• REQUIRED ACTION: Reproduce the entries that follow precisely, setting aside any images.
MATERIAL FOR THIS EXERCISE: Begin
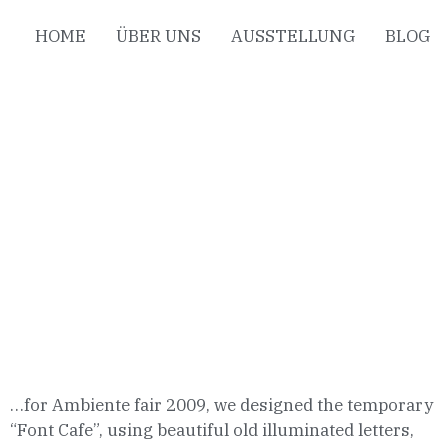
HOME
ÜBER UNS
AUSSTELLUNG
BLOG
…for Ambiente fair 2009, we designed the temporary
“Font Cafe”, using beautiful old illuminated letters,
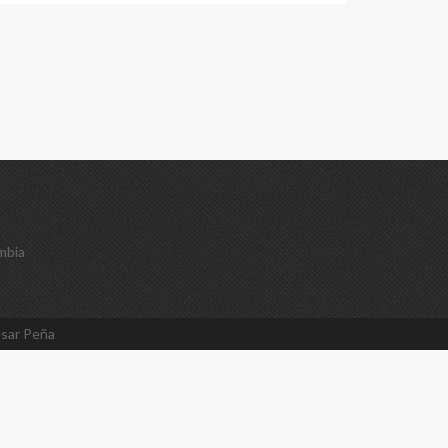
mbia
sar Peña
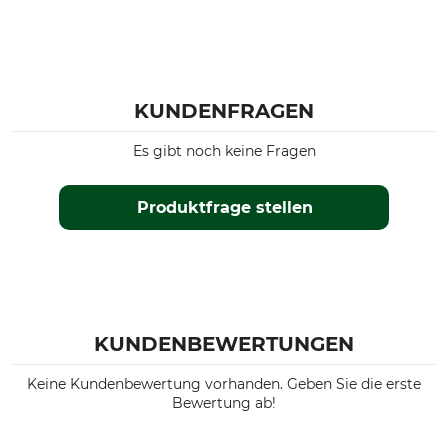
KUNDENFRAGEN
Es gibt noch keine Fragen
Produktfrage stellen
KUNDENBEWERTUNGEN
Keine Kundenbewertung vorhanden. Geben Sie die erste
Bewertung ab!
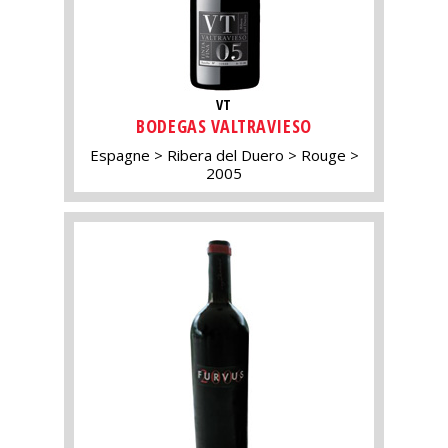
VT
BODEGAS VALTRAVIESO
Espagne
Ribera del Duero
Rouge
2005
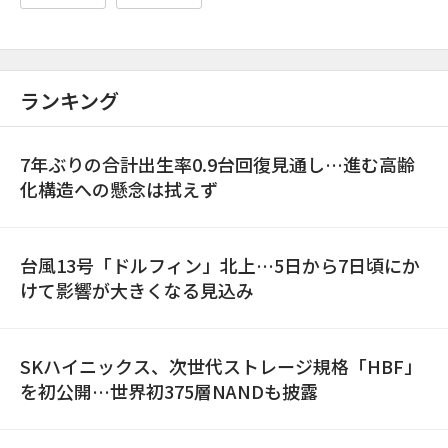
ランキング
7年ぶりの合計出生率0.9台回復見通し…進む高齢
化構造への懸念は拭えず
台風13号「ドルフィン」北上…5日から7日頃にか
けて影響が大きくなる見込み
SKハイニックス、次世代ストレージ規格「HBF」
を初公開…世界初375層NANDも披露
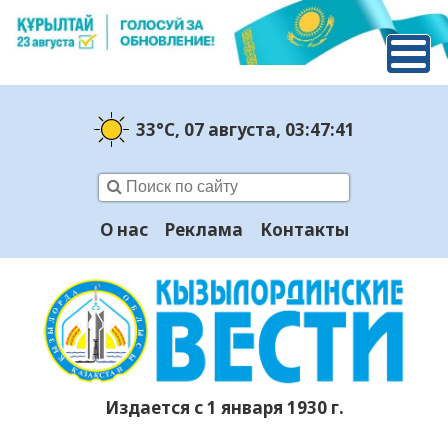
33°C
, 07 августа
, 03:47:42
О нас
Реклама
Контакты
Издается с 1 января 1930 г.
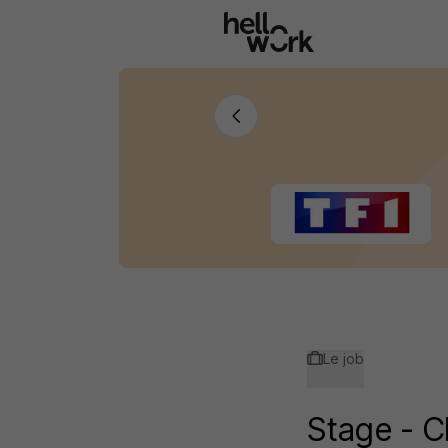
Aller au contenu principal
Le job
Stage - C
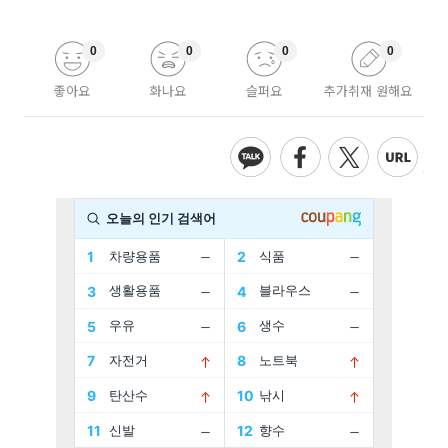
0
0
0
0
좋아요
화나요
슬퍼요
추가취재 원해요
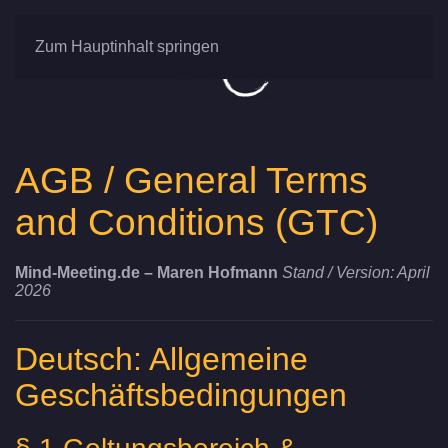
Zum Hauptinhalt springen
AGB / General Terms
and Conditions (GTC)
Mind-Meeting.de – Maren Hofmann
Stand / Version: April
2026
Deutsch: Allgemeine
Geschäftsbedingungen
MATERIAL FOR THIS EXERCISE: End
• ANSWER TO THE PROBLEM:
HOME
ÜBER UNS
AUSSTELLUNG
BLOG
…for Ambiente fair 2009, we designed the temporary
“Font Cafe”, using beautiful old illuminated letters,
mbia
sar Peña
KUNDENFRAGEN
Es gibt noch keine Fragen
Produktfrage stellen
KUNDENBEWERTUNGEN
Keine Kundenbewertung vorhanden. Geben Sie die erste
Bewertung ab!
VT
BODEGAS VALTRAVIESO
Espagne
Ribera del Duero
Rouge
2005
ランキング
7年ぶりの合計出生率0.9台回復見通し…進む高齢
化構造への懸念は拭えず
台風13号「ドルフィン」北上…5日から7日頃にか
けて影響が大きくなる見込み
SKハイニックス、次世代ストレージ規格「HBF」
を初公開…世界初375層NANDも披露
33°C
, 07 августа
, 03:47:42
О нас
Реклама
Контакты
Издается с 1 января 1930 г.
Aller au contenu principal
Le job
Stage - C
0
0
0
0
좋아요
화나요
슬퍼요
추가취재 원해요
Zum Hauptinhalt springen
AGB / General Terms
and Conditions (GTC)
Mind-Meeting.de – Maren Hofmann
Stand / Version: April
2026
Deutsch: Allgemeine
Geschäftsbedingungen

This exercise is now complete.